Goal of the exercise
Set the entries down once more, exactly as they are worded.

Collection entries
----
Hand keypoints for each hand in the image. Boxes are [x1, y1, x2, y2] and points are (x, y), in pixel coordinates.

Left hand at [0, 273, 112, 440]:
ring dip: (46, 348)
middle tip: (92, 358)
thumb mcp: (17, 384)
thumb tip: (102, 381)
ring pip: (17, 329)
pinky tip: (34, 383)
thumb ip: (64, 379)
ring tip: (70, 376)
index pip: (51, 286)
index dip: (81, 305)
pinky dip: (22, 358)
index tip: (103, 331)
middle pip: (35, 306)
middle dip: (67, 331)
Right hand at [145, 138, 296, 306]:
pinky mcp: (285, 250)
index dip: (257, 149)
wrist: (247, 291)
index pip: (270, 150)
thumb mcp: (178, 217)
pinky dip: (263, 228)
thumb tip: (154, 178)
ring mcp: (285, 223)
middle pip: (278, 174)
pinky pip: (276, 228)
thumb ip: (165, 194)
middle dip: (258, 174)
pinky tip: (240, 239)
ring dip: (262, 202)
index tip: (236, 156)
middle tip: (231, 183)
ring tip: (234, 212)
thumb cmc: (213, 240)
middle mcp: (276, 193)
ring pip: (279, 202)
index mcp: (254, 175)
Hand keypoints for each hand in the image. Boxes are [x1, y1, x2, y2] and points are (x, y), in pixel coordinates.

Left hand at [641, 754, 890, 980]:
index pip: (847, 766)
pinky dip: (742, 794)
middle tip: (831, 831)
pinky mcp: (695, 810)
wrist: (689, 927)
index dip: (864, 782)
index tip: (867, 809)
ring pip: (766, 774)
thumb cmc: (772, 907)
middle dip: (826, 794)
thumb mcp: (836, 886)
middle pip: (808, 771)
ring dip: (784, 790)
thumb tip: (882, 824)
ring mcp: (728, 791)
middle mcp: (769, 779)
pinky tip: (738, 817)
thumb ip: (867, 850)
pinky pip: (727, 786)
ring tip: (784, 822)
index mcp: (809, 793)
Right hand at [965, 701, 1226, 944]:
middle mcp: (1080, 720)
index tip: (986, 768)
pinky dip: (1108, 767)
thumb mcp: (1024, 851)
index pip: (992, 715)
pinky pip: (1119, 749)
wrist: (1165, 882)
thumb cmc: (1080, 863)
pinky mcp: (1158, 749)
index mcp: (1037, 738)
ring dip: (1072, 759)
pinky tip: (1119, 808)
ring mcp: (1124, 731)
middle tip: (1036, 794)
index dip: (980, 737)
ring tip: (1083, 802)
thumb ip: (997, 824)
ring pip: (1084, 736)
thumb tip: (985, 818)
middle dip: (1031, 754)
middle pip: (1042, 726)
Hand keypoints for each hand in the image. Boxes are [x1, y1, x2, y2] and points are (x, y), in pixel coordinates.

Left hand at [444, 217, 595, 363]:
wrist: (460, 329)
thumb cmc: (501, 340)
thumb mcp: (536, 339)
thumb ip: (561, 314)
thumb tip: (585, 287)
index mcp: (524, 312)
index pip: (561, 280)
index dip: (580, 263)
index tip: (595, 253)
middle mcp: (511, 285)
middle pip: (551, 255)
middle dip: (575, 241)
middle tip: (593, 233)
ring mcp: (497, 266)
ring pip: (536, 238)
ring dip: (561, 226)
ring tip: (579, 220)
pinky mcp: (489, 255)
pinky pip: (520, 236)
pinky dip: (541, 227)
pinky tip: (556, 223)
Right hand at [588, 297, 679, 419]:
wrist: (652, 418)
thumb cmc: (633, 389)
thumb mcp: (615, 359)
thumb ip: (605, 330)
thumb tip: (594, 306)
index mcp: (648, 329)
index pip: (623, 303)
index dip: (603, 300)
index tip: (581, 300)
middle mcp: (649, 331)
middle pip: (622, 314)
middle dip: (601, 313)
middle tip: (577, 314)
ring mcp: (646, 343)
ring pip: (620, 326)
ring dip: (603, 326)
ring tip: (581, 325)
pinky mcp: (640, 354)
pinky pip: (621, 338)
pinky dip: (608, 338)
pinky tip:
----
Problem solution
Hand keypoints for each hand in the image. Boxes are [x1, y1, x2, y2] and points are (x, y), in pixel coordinates.

Left hand at [0, 273, 112, 440]:
ring dip: (46, 348)
middle tip: (92, 358)
thumb mcp: (17, 384)
thumb tip: (102, 381)
ring pip: (17, 329)
pinky tip: (34, 383)
thumb ip: (64, 379)
ring tip: (70, 376)
index pip: (51, 286)
index dip: (81, 305)
pinky dip: (22, 358)
index tip: (103, 331)
middle pip: (35, 306)
middle dip: (67, 331)
Right hand at [145, 138, 296, 306]:
pinky mcp: (285, 250)
index dip: (257, 149)
wrist: (247, 291)
index pip: (270, 150)
thumb mcp: (178, 217)
pinky dip: (263, 228)
thumb tip: (154, 178)
ring mcp: (285, 223)
middle pip: (278, 174)
pinky pip: (276, 228)
thumb ip: (165, 194)
middle dip: (258, 174)
pinky tip: (240, 239)
ring dip: (262, 202)
index tip: (236, 156)
middle tip: (231, 183)
ring tip: (234, 212)
thumb cmc: (213, 240)
middle mcp: (276, 193)
ring pip: (279, 202)
index mcp: (254, 175)
Hand keypoints for each hand in the image. Boxes are [x1, y1, x2, y2] and points are (x, y), in pixel coordinates.

Left hand at [641, 754, 890, 980]:
index pip: (847, 766)
pinky dip: (742, 794)
middle tip: (831, 831)
pinky mcp: (695, 810)
wrist: (689, 927)
index dip: (864, 782)
index tip: (867, 809)
ring pip: (766, 774)
thumb cmc: (772, 907)
middle dip: (826, 794)
thumb mcp: (836, 886)
middle pip: (808, 771)
ring dip: (784, 790)
thumb tip: (882, 824)
ring mcp: (728, 791)
middle mcp: (769, 779)
pinky tip: (738, 817)
thumb ip: (867, 850)
pinky pip: (727, 786)
ring tip: (784, 822)
index mcp: (809, 793)
Right hand at [965, 701, 1226, 944]:
middle mcp: (1080, 720)
index tip: (986, 768)
pinky dip: (1108, 767)
thumb mcp: (1024, 851)
index pip: (992, 715)
pinky pip: (1119, 749)
wrist: (1165, 882)
thumb cmc: (1080, 863)
pinky mcp: (1158, 749)
index mcp: (1037, 738)
ring dip: (1072, 759)
pinky tip: (1119, 808)
ring mcp: (1124, 731)
middle tip: (1036, 794)
index dip: (980, 737)
ring tip: (1083, 802)
thumb ip: (997, 824)
ring pip: (1084, 736)
thumb tip: (985, 818)
middle dip: (1031, 754)
middle pip: (1042, 726)
Hand keypoints for each hand in the image. Boxes are [x1, y1, x2, y2] and points are (x, y), in pixel coordinates.

Left hand at [444, 217, 595, 363]:
wrist: (460, 329)
thumb cmc: (501, 340)
thumb mcp: (536, 339)
thumb ip: (561, 314)
thumb tip: (585, 287)
index mcp: (524, 312)
index pip: (561, 280)
index dip: (580, 263)
index tip: (595, 253)
middle mcp: (511, 285)
middle pip: (551, 255)
middle dip: (575, 241)
middle tip: (593, 233)
ring mcp: (497, 266)
ring pip: (536, 238)
ring dip: (561, 226)
ring tip: (579, 220)
pinky mcp: (489, 255)
pinky pip: (520, 236)
pinky dip: (541, 227)
pinky tip: (556, 223)
Right hand at [588, 297, 679, 419]:
wrist: (652, 418)
thumb cmc: (633, 389)
thumb mcp: (615, 359)
thumb ip: (605, 330)
thumb tip: (594, 306)
index mcp: (648, 329)
index pip: (623, 303)
index dip: (603, 300)
index tip: (581, 300)
middle mcp: (649, 331)
middle pip: (622, 314)
middle dip: (601, 313)
middle tip: (577, 314)
ring mcp: (646, 343)
ring pip: (620, 326)
ring dip: (603, 326)
ring tip: (581, 325)
pinky mcp: (640, 354)
pinky pip: (621, 338)
pinky dip: (608, 338)
pinky tip:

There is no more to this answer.